# How To Describe a Vizsla



## luv2laugh (Oct 6, 2011)

*Anonymous:* "oooooh what kind of puppy is that?" "Is it a doxie?" "Is it a hound?"

*Me:* "He's a little vizsla! "

*Anonymous* "What's that?"


What is your go to answer? I found that some people know what a Weimaraner is, so I say, he'll look kind of like a Weimaraner, but smaller and this copper color. Otherwise, I don't know what to say.

I've had 3 people come up to me, just SOOOO excited that he's a vizsla saying they used to have one or has one or has a friend who has them.
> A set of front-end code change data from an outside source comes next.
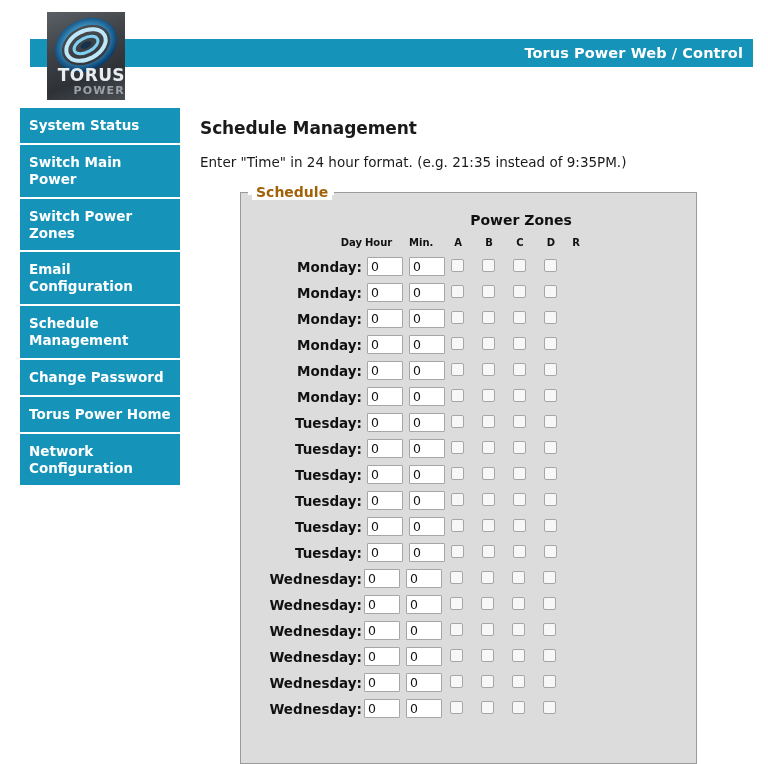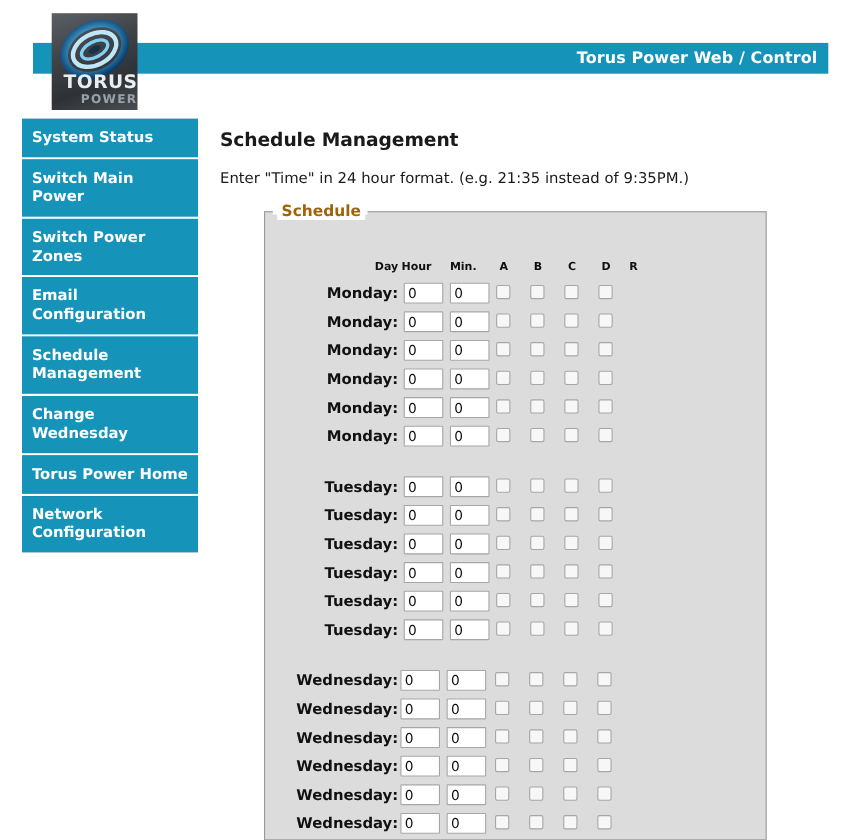--- a/index.html
+++ b/index.html
@@ -78,21 +78,21 @@
     letter-spacing: 1.2px;
     margin-top: 1px;
   }
 
   
   .sidebar {
     position: absolute;
     left: 20px;
     top: 108px;
     width: 160px;
-    background: #0c4a6e;
+    background: #b91c1c;
   }
   .nav-item {
     background: #1593b8;
     color: #ffffff;
     font-size: 13.5px;
     font-weight: bold;
     padding: 9px 8px 9px 9px;
     border-bottom: 2px solid #ffffff;
     line-height: 1.25;
     box-sizing: border-box;
@@ -248,21 +248,21 @@
   .h-day  { left: 0;    width: 112px; text-align: right; }
   .h-hour { left: 115px; }
   .h-min  { left: 159px; }
   .h-a { left: 200px; width: 16px; text-align: center; }
   .h-b { left: 231px; width: 16px; text-align: center; }
   .h-c { left: 262px; width: 16px; text-align: center; }
   .h-d { left: 293px; width: 16px; text-align: center; }
   .h-r { left: 318px; width: 16px; text-align: center; }
 
   .group { margin-top: 0; }
-  .group + .group { margin-top: 20px; }
+  .group + .group { }
   .pad-left { padding-left: 10px; }
 </style>
 </head>
 <body>
 
 <div class="header-bar">
   <div class="header-title">Torus Power Web / Control</div>
 </div>
 
 <div class="logo-box">
@@ -284,36 +284,37 @@
     <span class="l2">POWER</span>
   </div>
 </div>
 
 <nav class="sidebar">
   <div class="nav-item">System Status</div>
   <div class="nav-item">Switch Main Power</div>
   <div class="nav-item">Switch Power Zones</div>
   <div class="nav-item">Email Configuration</div>
   <div class="nav-item">Schedule Management</div>
-  <div class="nav-item">Change Wednesday</div>
+  <div class="nav-item">Change Password</div>
   <div class="nav-item">Torus Power Home</div>
   <div class="nav-item">Network Configuration</div>
 </nav>
 
 <div class="main">
   <h1 class="page-title">Schedule Management</h1>
   <p class="instruction">Enter "Time" in 24 hour format. (e.g. 21:35 instead of 9:35PM.)</p>
 </div>
 
 <div class="schedule-fieldset"></div>
 <div class="fieldset-legend-cover"></div>
 <div class="fieldset-legend">Schedule</div>
 
 <div class="sched-inner">
   <div class="pad-left">
+    <div class="hdr-zones">Power Zones</div>
 
     <div class="hdr-cols">
       <span class="h h-day">Day</span>
       <span class="h h-hour">Hour</span>
       <span class="h h-min">Min.</span>
       <span class="h h-a">A</span>
       <span class="h h-b">B</span>
       <span class="h h-c">C</span>
       <span class="h h-d">D</span>
       <span class="h h-r">R</span>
That is always fun!!


----------



## datacan (May 15, 2011)

Hungarian short hair pointer.... If Vizsla is too strange a name.


----------



## Evelyn (Mar 5, 2011)

Yea when my vizsla Chili was a puppy, some people thought he was a labrador, a few people even asked if he was a dachshund!!! I guess it's expected since we live in Hong Kong and there's very little knowledge of dog breeds here. My answer was "erm...." completely speechless. Now I usually say he's a hunting breed that's related to the weimaraner.....and if they don't know that breed then i just say he's a retriever lol......


----------



## harrigab (Aug 21, 2011)

pretty much same as datacan, except Ruby is wire-haired


----------



## mswhipple (Mar 7, 2011)

To answer that question, I always say "He's a Vizsla -- also known as a Hungarian Pointer." That seems to satisfy, because people can't pronounce Vizsla, but they understand "pointer".


----------



## Suliko (Sep 17, 2011)

I too say - it is a Vizsla, Hungarian shorthaired pointer, a hunting dog. I have also noticed that people who know the breed want to show their knowledge and say - oh, it's a Vizsla, isn't it? Or just - nice Vizsla!


----------



## luv2laugh (Oct 6, 2011)

I agree Suliko. There seems to be a pride which goes along with knowing its a vizsla. Thanks guys! 

aka Hungarian pointer should work nicely. Even the people at Petsmart and Petco didn't know what a vizsla was. Well now they know Oso. Their first introduction.


----------